┌──
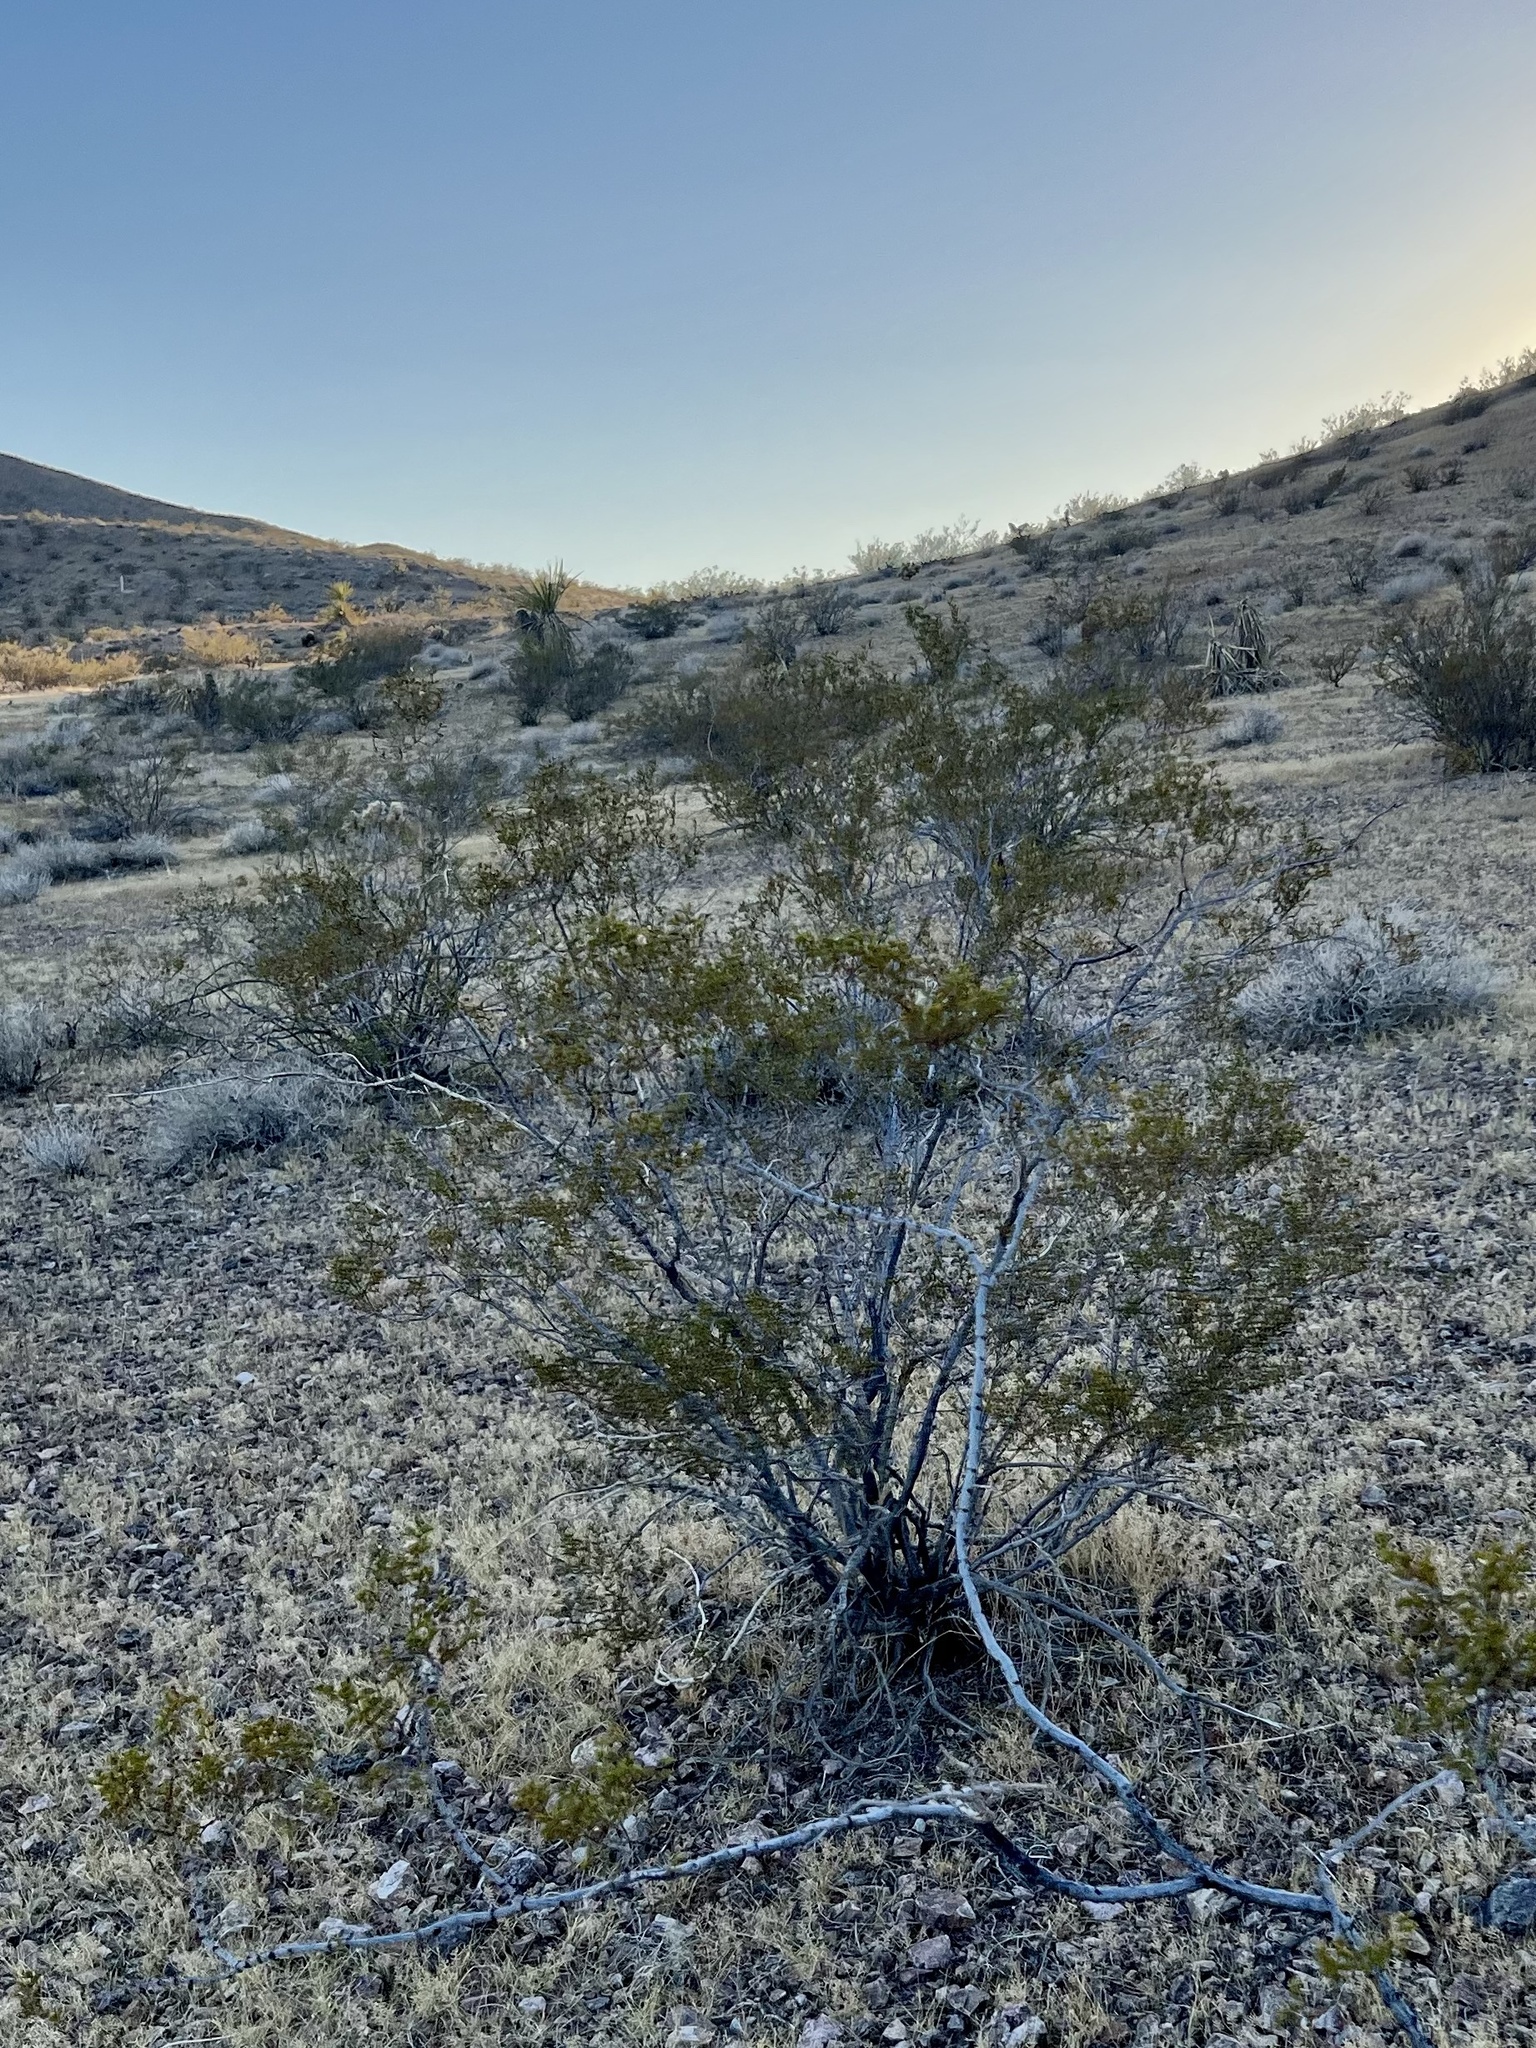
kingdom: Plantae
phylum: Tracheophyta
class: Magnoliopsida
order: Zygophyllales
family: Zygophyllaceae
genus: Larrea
└──
┌──
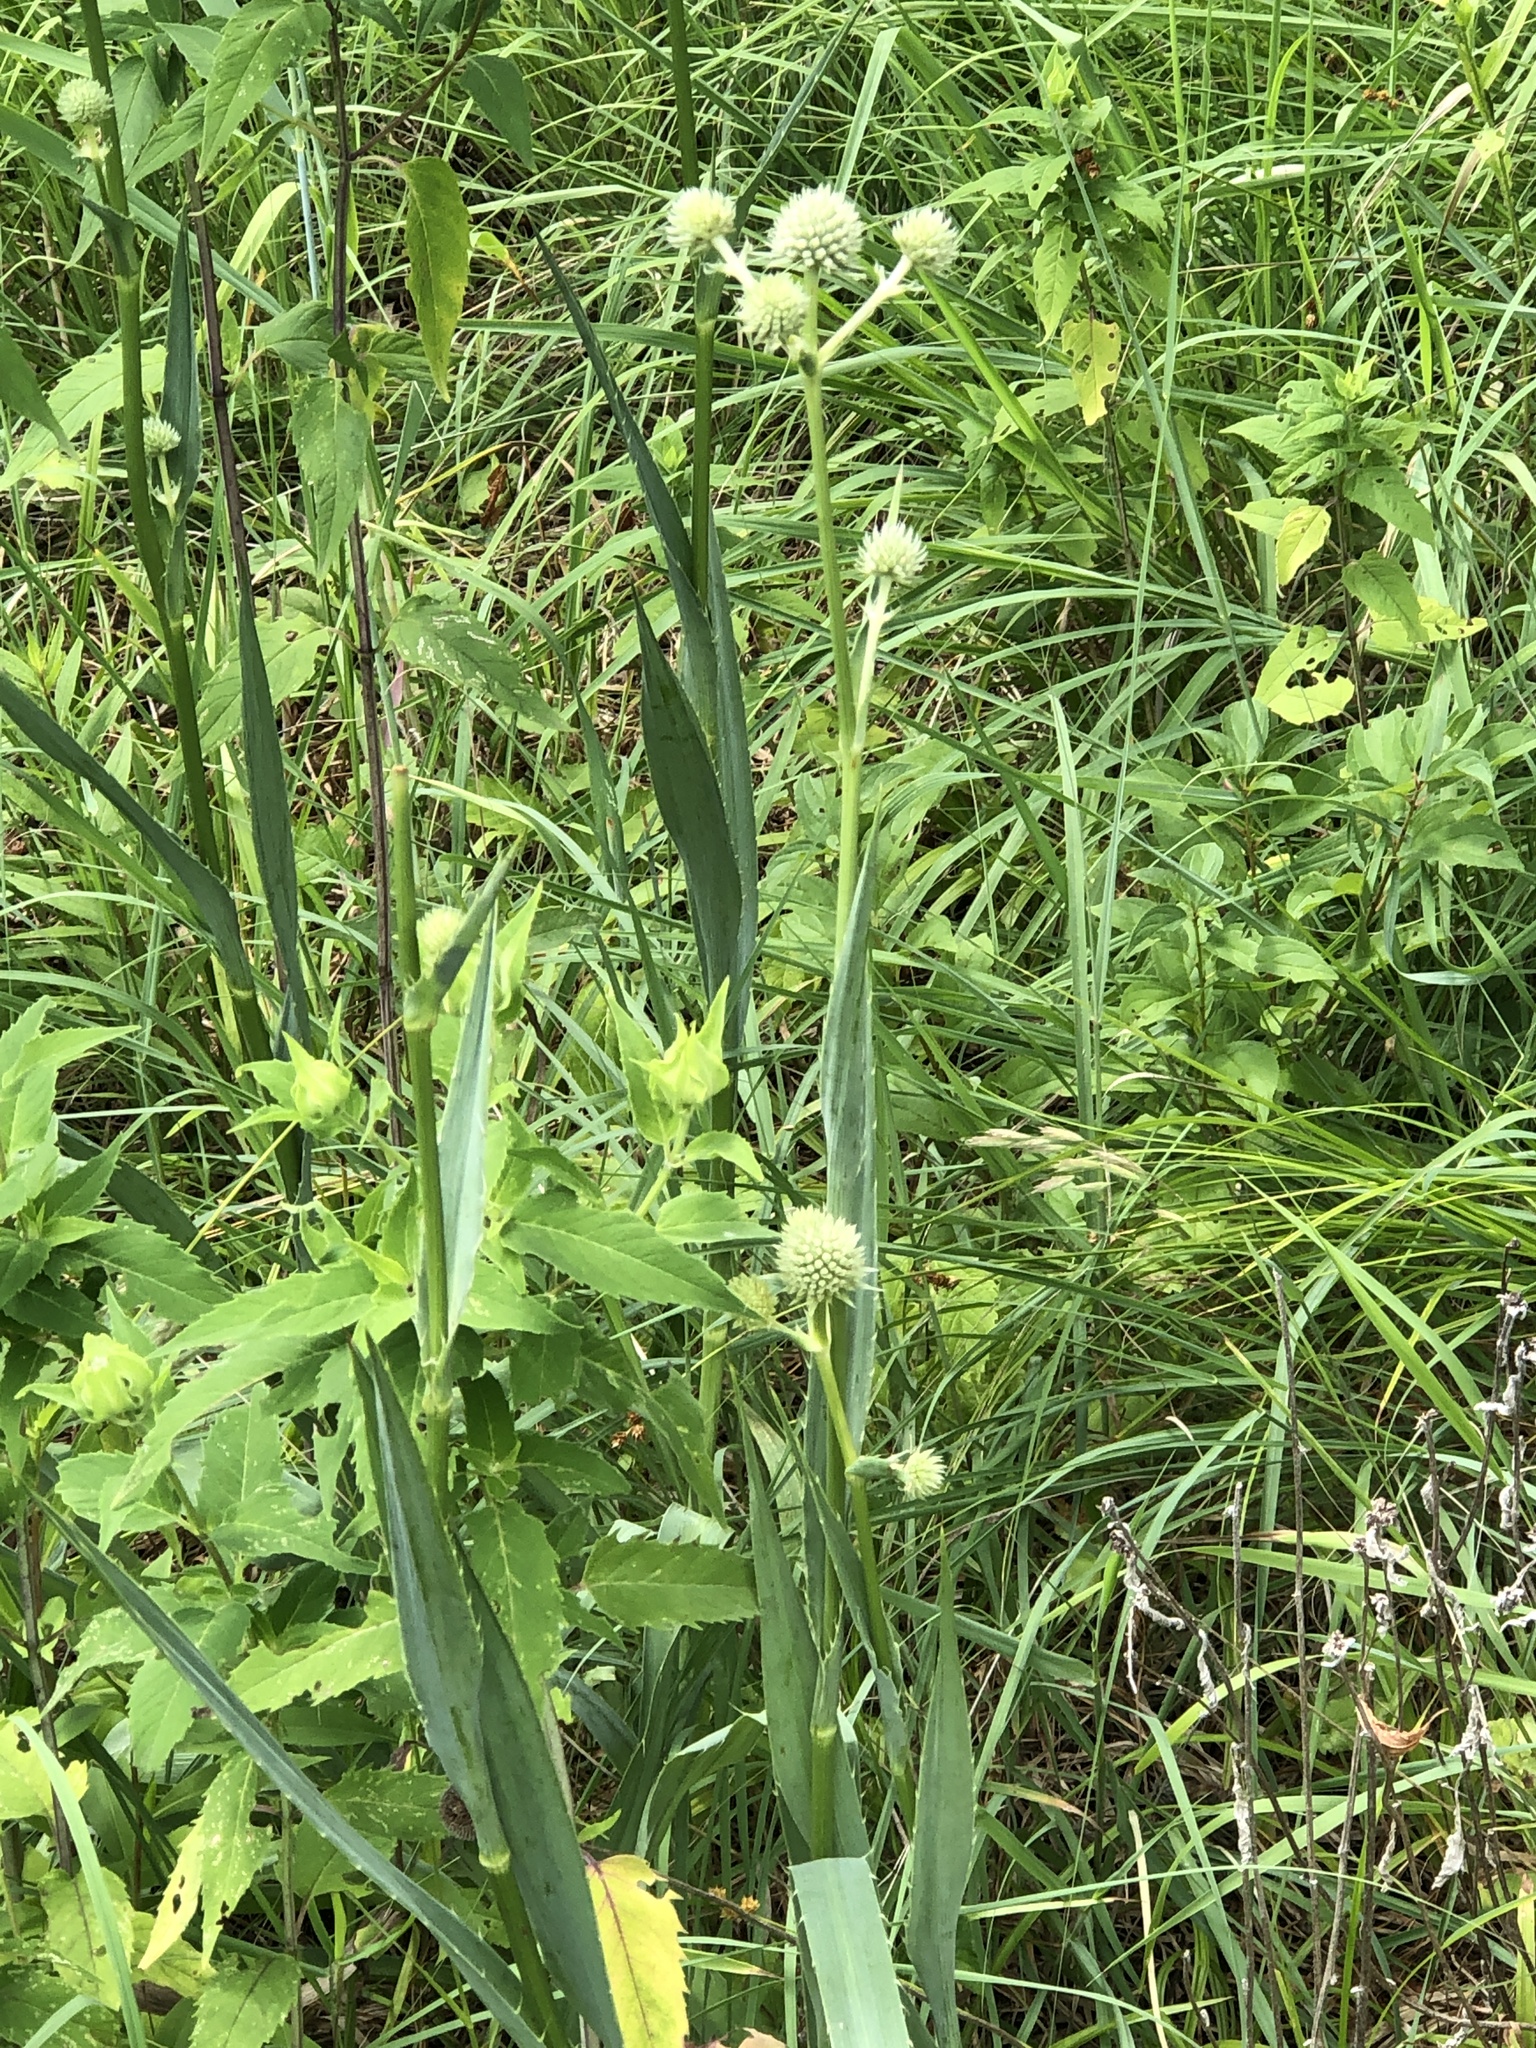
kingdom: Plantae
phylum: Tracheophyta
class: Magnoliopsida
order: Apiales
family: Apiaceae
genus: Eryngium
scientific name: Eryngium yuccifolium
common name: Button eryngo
└──
DIRECTIONS:
Transcribe the lines of the records word for word, starting with the line that contains "order: Apiales" and going on through the line that contains "common name: Button eryngo".

REPLY:
order: Apiales
family: Apiaceae
genus: Eryngium
scientific name: Eryngium yuccifolium
common name: Button eryngo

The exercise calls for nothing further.